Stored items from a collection
--

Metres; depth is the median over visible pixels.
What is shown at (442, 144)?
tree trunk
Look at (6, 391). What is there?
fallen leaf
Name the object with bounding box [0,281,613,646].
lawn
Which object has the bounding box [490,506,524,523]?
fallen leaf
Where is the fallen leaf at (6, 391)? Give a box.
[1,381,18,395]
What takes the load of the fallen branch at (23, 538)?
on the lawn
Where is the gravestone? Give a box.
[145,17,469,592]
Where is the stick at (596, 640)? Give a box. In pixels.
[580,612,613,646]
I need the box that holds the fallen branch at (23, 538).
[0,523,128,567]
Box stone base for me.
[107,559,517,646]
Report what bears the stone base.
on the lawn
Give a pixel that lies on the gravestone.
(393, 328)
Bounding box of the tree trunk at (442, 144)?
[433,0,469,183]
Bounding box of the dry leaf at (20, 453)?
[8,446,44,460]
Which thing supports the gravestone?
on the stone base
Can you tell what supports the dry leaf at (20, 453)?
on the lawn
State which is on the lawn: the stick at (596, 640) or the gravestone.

--

◆ EXERCISE DETAILS: Word for word, restate all of the entries.

◆ TASK OUTPUT:
Metres; depth is the median over visible pixels.
What is shown at (442, 144)?
tree trunk
Look at (6, 391). What is there?
fallen leaf
Name the object with bounding box [0,281,613,646].
lawn
Which object has the bounding box [490,506,524,523]?
fallen leaf
Where is the fallen leaf at (6, 391)? Give a box.
[1,381,18,395]
What takes the load of the fallen branch at (23, 538)?
on the lawn
Where is the gravestone? Give a box.
[145,17,469,592]
Where is the stick at (596, 640)? Give a box. In pixels.
[580,612,613,646]
I need the box that holds the fallen branch at (23, 538).
[0,523,128,567]
Box stone base for me.
[107,559,517,646]
Report what bears the stone base.
on the lawn
Give a pixel that lies on the gravestone.
(393, 328)
Bounding box of the tree trunk at (442, 144)?
[433,0,469,183]
Bounding box of the dry leaf at (20, 453)?
[8,446,44,460]
Which thing supports the gravestone?
on the stone base
Can you tell what supports the dry leaf at (20, 453)?
on the lawn
State which is on the lawn: the stick at (596, 640) or the gravestone.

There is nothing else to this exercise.